What this task involves: Only the lines from the one containing "shoe [271,282,305,302] ->" through the one containing "none -> globe [304,126,346,170]" should be printed, exactly as they appear below, with both ends included.

Supplied records:
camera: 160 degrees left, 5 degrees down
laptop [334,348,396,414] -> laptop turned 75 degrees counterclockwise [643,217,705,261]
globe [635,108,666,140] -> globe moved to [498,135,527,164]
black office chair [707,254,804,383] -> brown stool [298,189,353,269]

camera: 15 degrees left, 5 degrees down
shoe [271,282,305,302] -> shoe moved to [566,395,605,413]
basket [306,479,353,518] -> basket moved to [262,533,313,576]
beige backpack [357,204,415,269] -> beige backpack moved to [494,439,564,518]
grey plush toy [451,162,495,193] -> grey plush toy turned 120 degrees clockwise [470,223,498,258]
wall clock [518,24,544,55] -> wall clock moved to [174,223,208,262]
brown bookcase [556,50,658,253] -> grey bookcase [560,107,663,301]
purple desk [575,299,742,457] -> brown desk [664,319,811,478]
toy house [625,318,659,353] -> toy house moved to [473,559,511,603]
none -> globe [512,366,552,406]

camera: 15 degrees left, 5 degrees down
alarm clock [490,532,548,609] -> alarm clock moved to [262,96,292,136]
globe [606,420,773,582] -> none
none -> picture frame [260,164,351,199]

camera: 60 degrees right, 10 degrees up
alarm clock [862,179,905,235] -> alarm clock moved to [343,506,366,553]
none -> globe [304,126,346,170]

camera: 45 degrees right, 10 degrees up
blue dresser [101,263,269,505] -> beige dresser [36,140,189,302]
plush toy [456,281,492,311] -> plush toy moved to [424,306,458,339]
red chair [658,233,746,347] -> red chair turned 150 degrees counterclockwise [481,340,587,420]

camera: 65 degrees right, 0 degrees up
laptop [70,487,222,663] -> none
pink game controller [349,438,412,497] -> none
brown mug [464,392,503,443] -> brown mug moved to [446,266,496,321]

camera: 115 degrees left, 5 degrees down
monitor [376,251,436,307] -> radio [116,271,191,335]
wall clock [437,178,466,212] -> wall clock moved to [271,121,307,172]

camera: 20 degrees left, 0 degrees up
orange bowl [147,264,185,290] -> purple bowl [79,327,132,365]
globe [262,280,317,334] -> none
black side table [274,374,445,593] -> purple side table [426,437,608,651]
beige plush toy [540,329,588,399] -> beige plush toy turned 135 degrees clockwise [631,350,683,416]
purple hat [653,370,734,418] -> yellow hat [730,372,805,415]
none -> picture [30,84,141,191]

Solution to the problem:
shoe [271,282,305,302] -> shoe moved to [566,395,605,413]
basket [306,479,353,518] -> basket moved to [262,533,313,576]
beige backpack [357,204,415,269] -> beige backpack moved to [494,439,564,518]
grey plush toy [451,162,495,193] -> grey plush toy turned 120 degrees clockwise [470,223,498,258]
wall clock [518,24,544,55] -> wall clock moved to [174,223,208,262]
brown bookcase [556,50,658,253] -> grey bookcase [560,107,663,301]
purple desk [575,299,742,457] -> brown desk [664,319,811,478]
toy house [625,318,659,353] -> toy house moved to [473,559,511,603]
none -> globe [512,366,552,406]

camera: 15 degrees left, 5 degrees down
alarm clock [490,532,548,609] -> alarm clock moved to [262,96,292,136]
globe [606,420,773,582] -> none
none -> picture frame [260,164,351,199]

camera: 60 degrees right, 10 degrees up
alarm clock [862,179,905,235] -> alarm clock moved to [343,506,366,553]
none -> globe [304,126,346,170]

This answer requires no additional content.